Who We Are 

We are a group dedicated to the improvement of OCD treatment and awareness in Idaho. We are in the beginning stages of achieving this goal, and are currently focused on providing support for Idahoans with OCD. Eventually we hope to contribute to:

Sam's OCD Story:

My name is Sam, and this is my OCD story. My OCD began in earnest at the age of 12. At the time I was a member of the Church of Jesus Christ of Latter-Day Saints, commonly known as the Mormon Church. At 12 I was being introduced to new church classes and expectations, and my sharply worsening OCD rapidly molded itself around my fears of religious unworthiness to devastating effect.


It’s still difficult for me to recall the details of what my OCD looked like. I can remember spending hours, virtually days kneeling and weeping in my room as I prayed for forgiveness - never feeling cleansed, never feeling like I had properly repented. I would obsess for the majority of the day, often all day, every day. My obsessions usually centered around having committed a sin, or even having wanted to commit a sin. 


My primary compulsion, besides reviewing and rechecking whatever incident had triggered my obsessions, was confessing my perceived sins to my bishop (a local religious leader within the LDS church), who also happened to be my father. Every day, sometimes multiple times a day, I would spend hours sobbing, wracked with emotional pain and feelings of terrible guilt, maybe confined to my room or pacing outside of my dad’s office - hour after excruciating hour. I would only have a brief moment of relief after I finally built up the courage to ‘confess’ my perceived sins, a daily agonizing catharsis which gave my OCD just enough satisfaction to keep me coming back, day after day, confession after confession.


My life passed that way for over a year, obsessively convinced I was perpetually guilty of horrific sins, full of evil desires and impulses, and compulsively confessing to my increasingly confused father.

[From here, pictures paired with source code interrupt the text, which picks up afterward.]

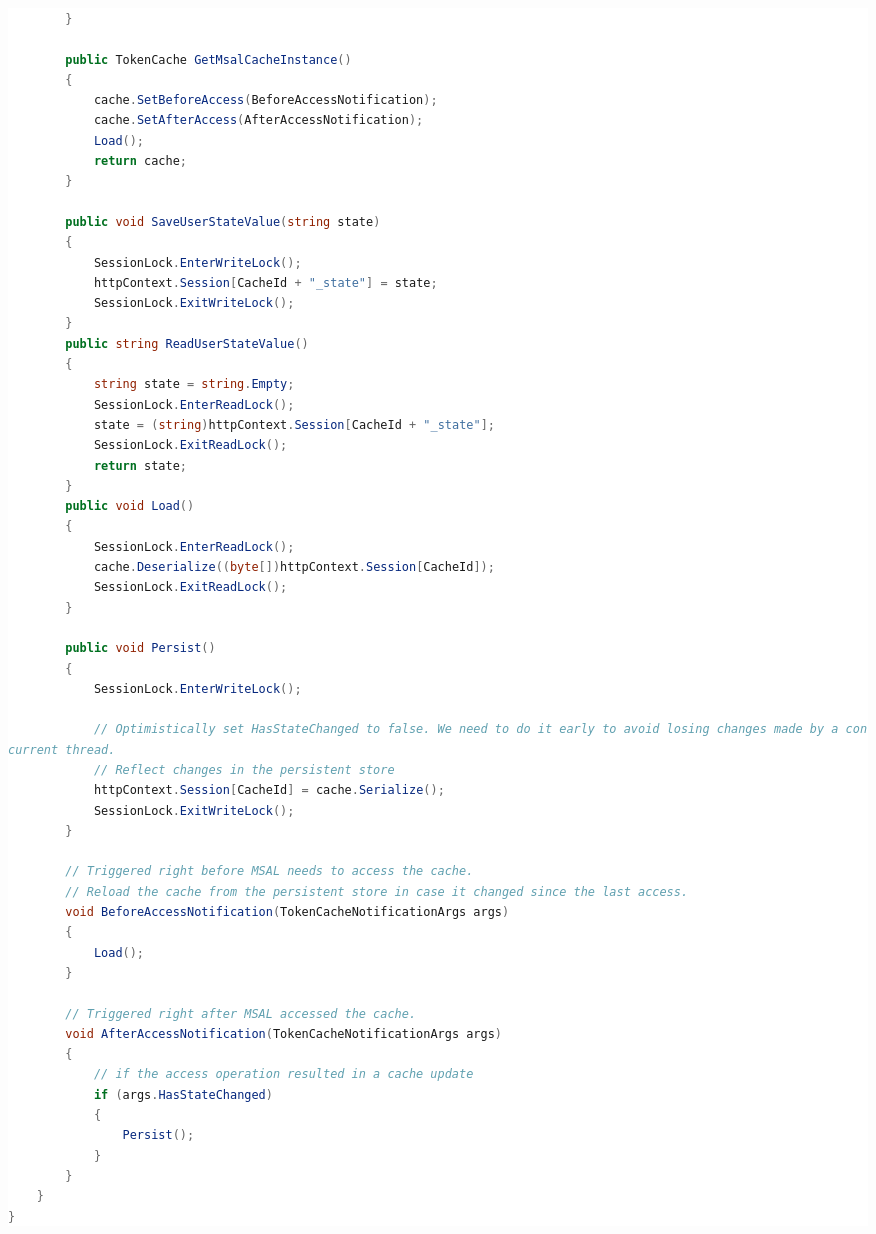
 ```C#
        }

        public TokenCache GetMsalCacheInstance()
        {
            cache.SetBeforeAccess(BeforeAccessNotification);
            cache.SetAfterAccess(AfterAccessNotification);
            Load();
            return cache;
        }

        public void SaveUserStateValue(string state)
        {
            SessionLock.EnterWriteLock();
            httpContext.Session[CacheId + "_state"] = state;
            SessionLock.ExitWriteLock();
        }
        public string ReadUserStateValue()
        {
            string state = string.Empty;
            SessionLock.EnterReadLock();
            state = (string)httpContext.Session[CacheId + "_state"];
            SessionLock.ExitReadLock();
            return state;
        }
        public void Load()
        {
            SessionLock.EnterReadLock();
            cache.Deserialize((byte[])httpContext.Session[CacheId]);
            SessionLock.ExitReadLock();
        }

        public void Persist()
        {
            SessionLock.EnterWriteLock();

            // Optimistically set HasStateChanged to false. We need to do it early to avoid losing changes made by a concurrent thread.
            // Reflect changes in the persistent store
            httpContext.Session[CacheId] = cache.Serialize();
            SessionLock.ExitWriteLock();
        }

        // Triggered right before MSAL needs to access the cache.
        // Reload the cache from the persistent store in case it changed since the last access.
        void BeforeAccessNotification(TokenCacheNotificationArgs args)
        {
            Load();
        }

        // Triggered right after MSAL accessed the cache.
        void AfterAccessNotification(TokenCacheNotificationArgs args)
        {
            // if the access operation resulted in a cache update
            if (args.HasStateChanged)
            {
                Persist();
            }
        }
    }
}
```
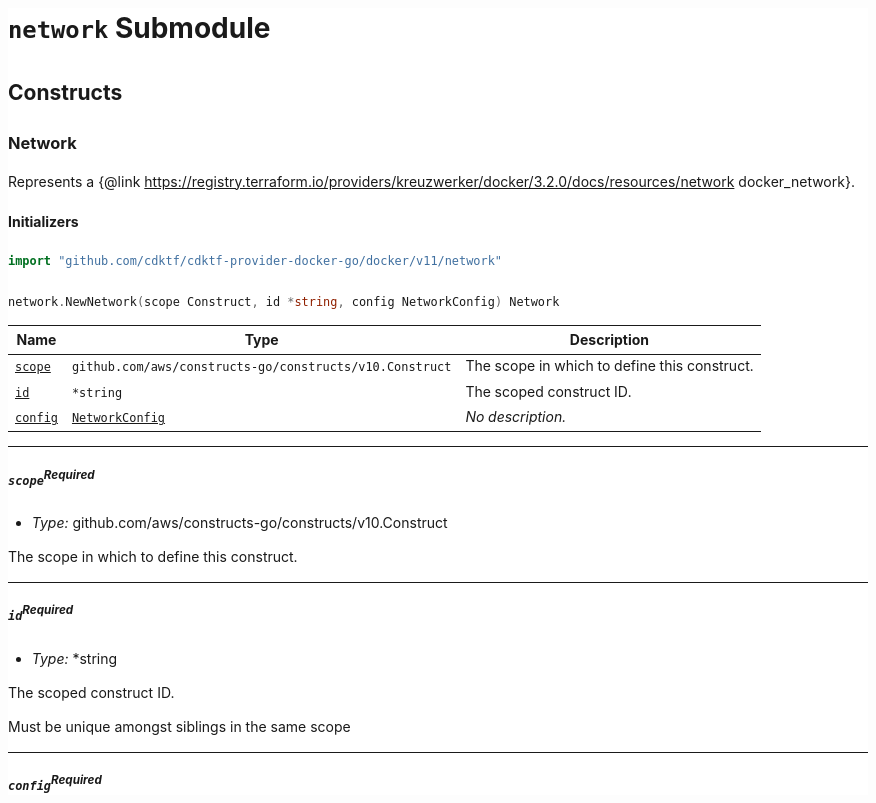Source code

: # `network` Submodule <a name="`network` Submodule" id="@cdktf/provider-docker.network"></a>

## Constructs <a name="Constructs" id="Constructs"></a>

### Network <a name="Network" id="@cdktf/provider-docker.network.Network"></a>

Represents a {@link https://registry.terraform.io/providers/kreuzwerker/docker/3.2.0/docs/resources/network docker_network}.

#### Initializers <a name="Initializers" id="@cdktf/provider-docker.network.Network.Initializer"></a>

```go
import "github.com/cdktf/cdktf-provider-docker-go/docker/v11/network"

network.NewNetwork(scope Construct, id *string, config NetworkConfig) Network
```

| **Name** | **Type** | **Description** |
| --- | --- | --- |
| <code><a href="#@cdktf/provider-docker.network.Network.Initializer.parameter.scope">scope</a></code> | <code>github.com/aws/constructs-go/constructs/v10.Construct</code> | The scope in which to define this construct. |
| <code><a href="#@cdktf/provider-docker.network.Network.Initializer.parameter.id">id</a></code> | <code>*string</code> | The scoped construct ID. |
| <code><a href="#@cdktf/provider-docker.network.Network.Initializer.parameter.config">config</a></code> | <code><a href="#@cdktf/provider-docker.network.NetworkConfig">NetworkConfig</a></code> | *No description.* |

---

##### `scope`<sup>Required</sup> <a name="scope" id="@cdktf/provider-docker.network.Network.Initializer.parameter.scope"></a>

- *Type:* github.com/aws/constructs-go/constructs/v10.Construct

The scope in which to define this construct.

---

##### `id`<sup>Required</sup> <a name="id" id="@cdktf/provider-docker.network.Network.Initializer.parameter.id"></a>

- *Type:* *string

The scoped construct ID.

Must be unique amongst siblings in the same scope

---

##### `config`<sup>Required</sup> <a name="config" id="@cdktf/provider-docker.network.Network.Initializer.parameter.config"></a>
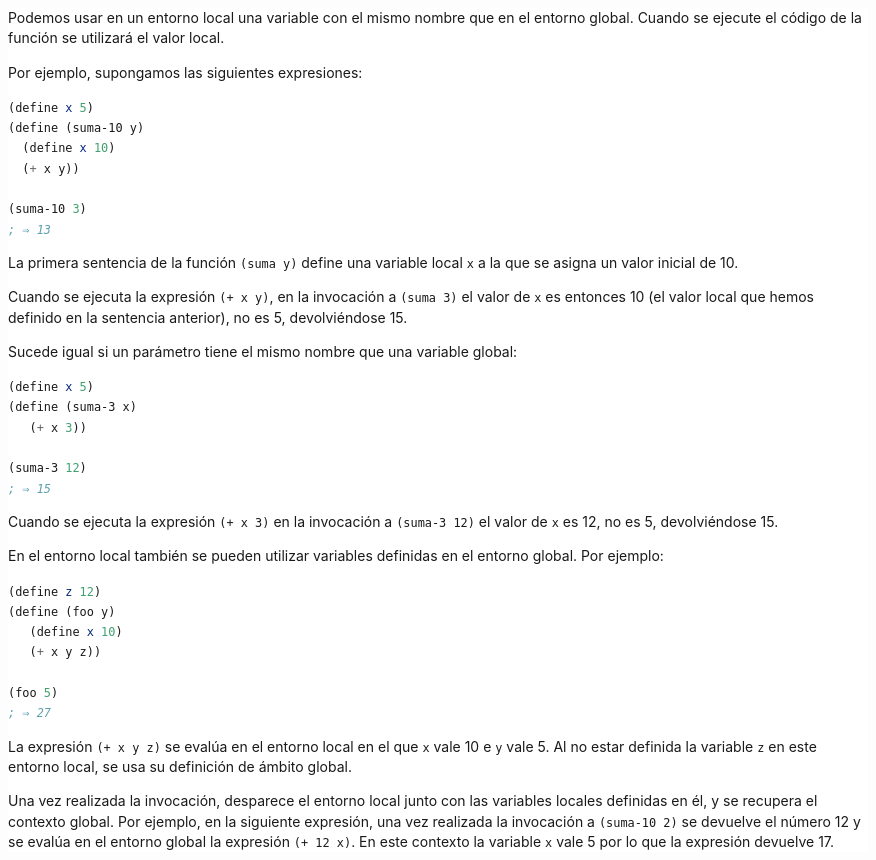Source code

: Podemos usar en un entorno local una variable con el mismo nombre que
en el entorno global. Cuando se ejecute el código de la función se
utilizará el valor local.

Por ejemplo, supongamos las siguientes expresiones:

```scheme
(define x 5)
(define (suma-10 y)
  (define x 10)
  (+ x y))

(suma-10 3)
; ⇒ 13
```

La primera sentencia de la función `(suma y)` define una variable
local `x` a la que se asigna un valor inicial de 10. 

Cuando se ejecuta la expresión `(+ x y)`, en la invocación a `(suma
3)` el valor de `x` es entonces 10 (el valor local que hemos definido
en la sentencia anterior), no es 5, devolviéndose 15.

Sucede igual si un parámetro tiene el mismo nombre que una variable global:

```scheme
(define x 5)
(define (suma-3 x)
   (+ x 3))

(suma-3 12)
; ⇒ 15
```

Cuando se ejecuta la expresión `(+ x 3)` en la invocación a `(suma-3
12)` el valor de `x` es 12, no es 5, devolviéndose 15.

En el entorno local también se pueden utilizar variables definidas en
el entorno global. Por ejemplo:

```scheme
(define z 12)
(define (foo y)
   (define x 10)
   (+ x y z))

(foo 5)
; ⇒ 27
```

La expresión `(+ x y z)` se evalúa en el entorno local en el que `x`
vale 10 e `y` vale 5. Al no estar definida la variable `z` en este
entorno local, se usa su definición de ámbito global.

Una vez realizada la invocación, desparece el entorno local junto con
las variables locales definidas en él, y se recupera el contexto
global. Por ejemplo, en la siguiente expresión, una vez realizada la
invocación a `(suma-10 2)` se devuelve el número 12 y se evalúa en el
entorno global la expresión `(+ 12 x)`. En este contexto la variable
`x` vale 5 por lo que la expresión devuelve 17.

My paroxysm of religious fear, rumination, and paralysis was absolutely total.


It wasn’t long before my parents took notice of my strange behavior, despite my attempts to conceal my anguish. My mother especially took the lead in searching for a diagnosis, scouring the internet for answers and taking me to clinic after clinic for testing. No mental health professional or organization in Idaho could provide the answers she was looking for; she was told I was experiencing general anxiety disorder (GAD), or needed trauma-dependent therapy, or a host of other treatments which she was convinced were inappropriate. Eventually she took me to a clinic in Utah which correctly diagnosed me with Obsessive-Compulsive Disorder, specifically a subtype called Scrupulosity.


As my parents were preparing for the hugely difficult decision of whether to move hundreds of miles so we could access the nearest treatment option for OCD, the seemingly impossible happened. Without special intervention or sustained treatment, my symptoms began to go into remission. Although I struggled to explain it at the time, I instinctively knew the hold OCD had had on my mind for over a year had been broken, and another year later I was largely free from symptoms of OCD.


It took years longer to process the extent to which the trauma of OCD had shaped my mind and outlook on life. As I learned more about others’ experience with OCD I saw my story being repeated without end. I saw parents like my mom, desperately searching for answers with well-intentioned clinicians who were not equipped to interpret my symptoms. I saw families uprooted and disturbed by the emotional ravages of OCD, and the contrasting lightness with which popular culture treated OCD on social media and entertainment media, casual references which so obviously reinforced stigma and hurt people. I met and heard the stories of dozens of Idahoans and others who were living with OCD, and how frustrated they were by a lack of resources, education, and accessible treatment options. 


Although my symptoms have faded, my OCD story is very much ongoing. There exists a massive gap between the needs of people with OCD and their loved ones, and the services and support available. I am hopeful that sharing this story, and starting OCD Idaho, will help contribute to a better world for people with OCD. Together, by building a community from our stories and a movement from our efforts, we can make our world better. We can spare a parent a fruitless search for answers, can save a person decades of life made agonizing by unchecked OCD, and can help a 12 year-old kid somewhere in the world begin to realize why he feels so much fear - and why he doesn’t need to.